__Dataset rows__:

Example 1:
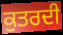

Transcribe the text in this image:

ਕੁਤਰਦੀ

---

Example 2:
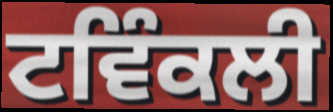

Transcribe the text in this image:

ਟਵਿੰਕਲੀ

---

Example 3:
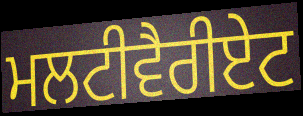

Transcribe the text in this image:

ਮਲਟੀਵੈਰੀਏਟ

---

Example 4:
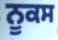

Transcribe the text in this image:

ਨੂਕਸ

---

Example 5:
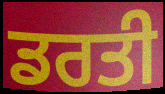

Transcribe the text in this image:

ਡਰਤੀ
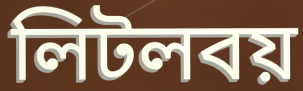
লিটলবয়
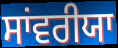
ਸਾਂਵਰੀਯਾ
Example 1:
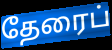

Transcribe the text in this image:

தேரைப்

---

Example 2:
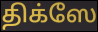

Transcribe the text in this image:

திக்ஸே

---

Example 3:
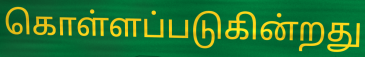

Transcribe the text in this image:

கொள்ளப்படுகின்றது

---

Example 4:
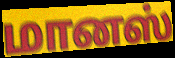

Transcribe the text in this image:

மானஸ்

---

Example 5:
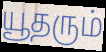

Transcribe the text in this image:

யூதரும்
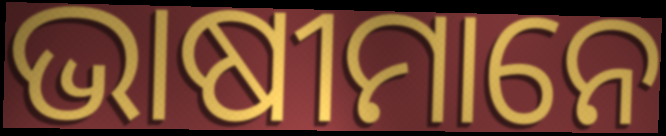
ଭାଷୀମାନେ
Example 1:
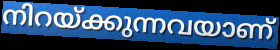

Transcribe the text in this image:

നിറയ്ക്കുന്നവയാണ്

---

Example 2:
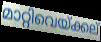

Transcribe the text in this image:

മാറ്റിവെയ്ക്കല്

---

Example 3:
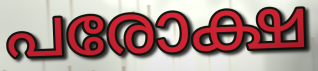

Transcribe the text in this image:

__Exercise__: Swap every "Transcribe" in the items above for "Write out" and give all the lines again with nothing else changed, leaving out the pictures.

__Answer to the exercise__:
Example 1:

Write out the text in this image:

ਕੁਤਰਦੀ

---

Example 2:

Write out the text in this image:

ਟਵਿੰਕਲੀ

---

Example 3:

Write out the text in this image:

ਮਲਟੀਵੈਰੀਏਟ

---

Example 4:

Write out the text in this image:

ਨੂਕਸ

---

Example 5:

Write out the text in this image:

ਡਰਤੀ
লিটলবয়
ਸਾਂਵਰੀਯਾ
Example 1:

Write out the text in this image:

தேரைப்

---

Example 2:

Write out the text in this image:

திக்ஸே

---

Example 3:

Write out the text in this image:

கொள்ளப்படுகின்றது

---

Example 4:

Write out the text in this image:

மானஸ்

---

Example 5:

Write out the text in this image:

யூதரும்
ଭାଷୀମାନେ
Example 1:

Write out the text in this image:

നിറയ്ക്കുന്നവയാണ്

---

Example 2:

Write out the text in this image:

മാറ്റിവെയ്ക്കല്

---

Example 3:

Write out the text in this image:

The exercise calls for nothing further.